Decoupled Drupal facilitates the use of external design systems. In this approach, Drupal is only responsible for gathering data, passing that data to an external design system, and handing over control of the markup to that system, ensuring that your content will present beautifully across all of your digital platforms.
Boost Marketing Agility to Provide Superior Customer Experience
Updating and redesigning digital properties quickly and with customer expectations in mind is a huge and never-ending challenge for marketers, not to mention a huge investment of time and resources across development, design, and marketing departments.
Updates and redesigns within a traditional Drupal architecture typically take quite some time because both the back end and the front end must be modified, meaning that you the marketer are relying on both developers and designers to complete the project. CX is evolving so fast that by the time you wrangle your development team, bring in design, and agree on the way forward you may find that your proposed changes already look dated!
Decoupling your Drupal CMS allows you to make upgrades to the back end without impacting UX on the frontend.
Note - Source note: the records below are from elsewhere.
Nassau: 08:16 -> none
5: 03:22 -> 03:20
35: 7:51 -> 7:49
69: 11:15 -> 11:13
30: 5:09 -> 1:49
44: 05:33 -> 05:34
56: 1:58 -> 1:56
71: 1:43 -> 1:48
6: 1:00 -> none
And in turn, you can make design and UX changes to the front end independently from the back end.
In a decoupled architecture you keep the CMS as a long-term product on the back end, but can make important front end UX changes that impact customer acquisition and retention more frequently and more cheaply.
Decoupled Drupal is not for everyone. If you only need to manage content for your company’s website and do not maintain multiple digital properties, a more traditional Drupal CMS architecture probably makes more sense for you. It’s time to consider decoupled Drupal if you are a large organization with several uses for the same content, such as multiple sites displaying the same content or a stable of various front-end devices.